Rose was thrilled at the prospect, though when the children came down with measles, she didn’t like leaving Em to cope alone. Having a serious job meant she couldn’t take time off as easil
y as she had done in the canteen. But Em said she didn’t mind and as it was almost Christmas, the kids would be on holiday anyway. It was the perfect opportunity to make decorations.
Eddie was less enamoured with the situation. Rose hoped he would be happy to hear her news, but his letter, or rather note of just a few lines, was discouraging. ‘Why can’t you stay in the canteen till I come home?’ he wrote. ‘You can give up work altogether when we’re back to normal. With luck, I’ll be home in March.’
It was the first Saturday in December when his letter arrived. Rose opened it hurriedly before Em or the children were up. The house was cold, she hadn’t made up a fire yet and a few bleak spots of rain splattered against the kitchen window. There was no visiting order enclosed.
‘Thought I heard you up,’ Em said, coming up behind her in her plaid dressing gown and slippers. ‘It’s only seven o’clock. You should have had a lie in.’
‘I heard the postman.’
‘Is there a letter from Eddie?’
‘Yes, but no VO. And I asked him to send one for us all. I wanted to see him before Christmas. Well, all of us really. The kids will forget what their dad looks like.’
Em put the kettle on, her hair in curlers still. ‘Eddie knows what he’s doing.’
‘I sometimes wonder.’
‘In his shoes wouldn’t you want the same? Christmas in a prison must be a terrible reminder for men of the home they’re missing. It would be like sprinkling salt on the wound seeing everyone so happy.’

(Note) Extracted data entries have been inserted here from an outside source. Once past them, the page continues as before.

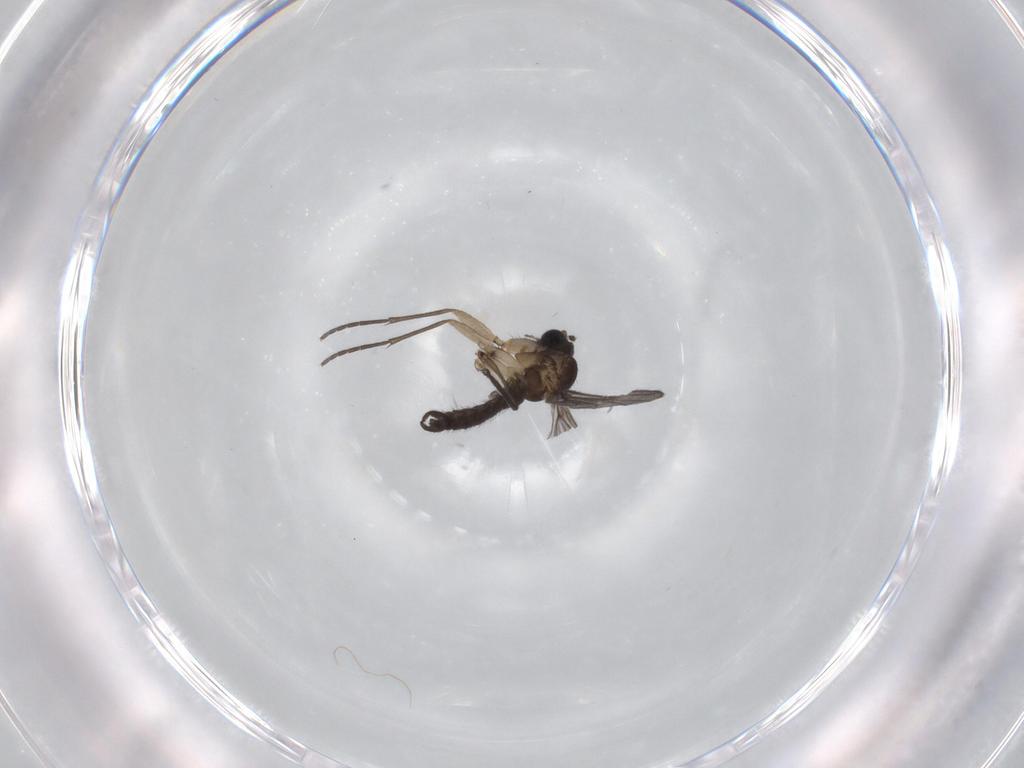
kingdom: Animalia
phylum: Arthropoda
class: Insecta
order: Diptera
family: Sciaridae
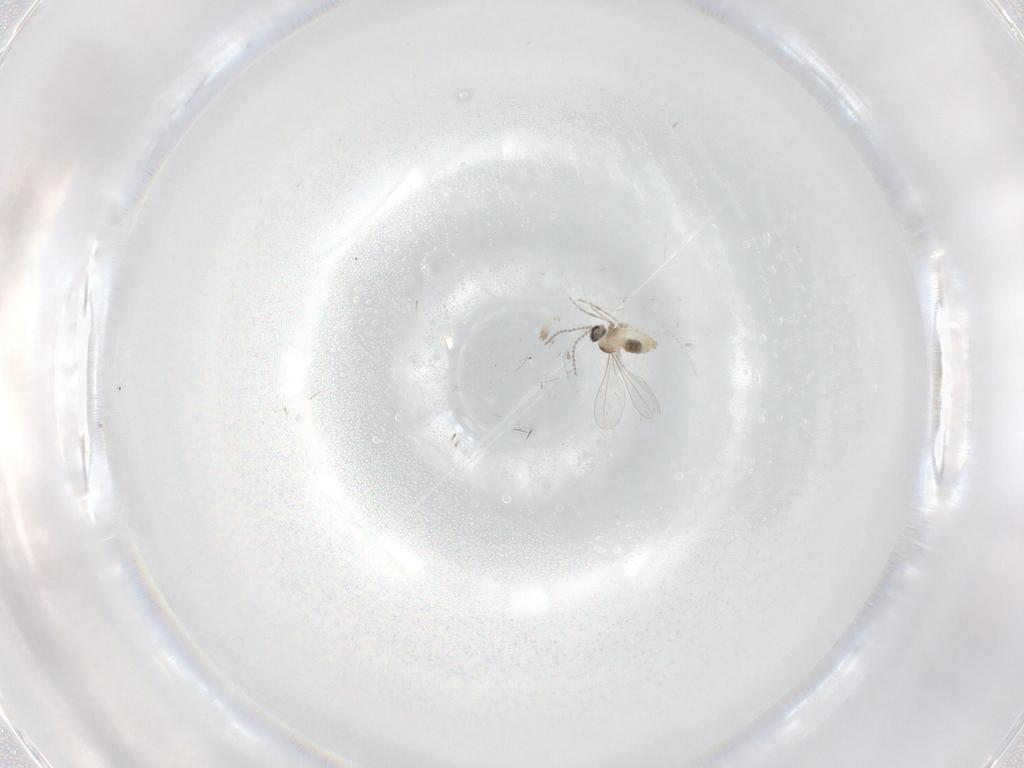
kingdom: Animalia
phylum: Arthropoda
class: Insecta
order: Diptera
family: Cecidomyiidae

‘But what about the kids? They need reminding we’re a family. And he hasn’t seen them since that time when Bobby first took us all up.’
Em turned round and rubbed her hands together. ‘Why don’t you just go up on your own? Eddie could handle that. Bobby will take you.’
Rose looked away. Bobby had been a bit of a stranger lately. She guessed he was embarrassed to face her. But their kiss was innocent. It had happened on the spur of the moment and wasn’t intended. The moment didn’t reflect on his relationship with Em or, indeed, with her.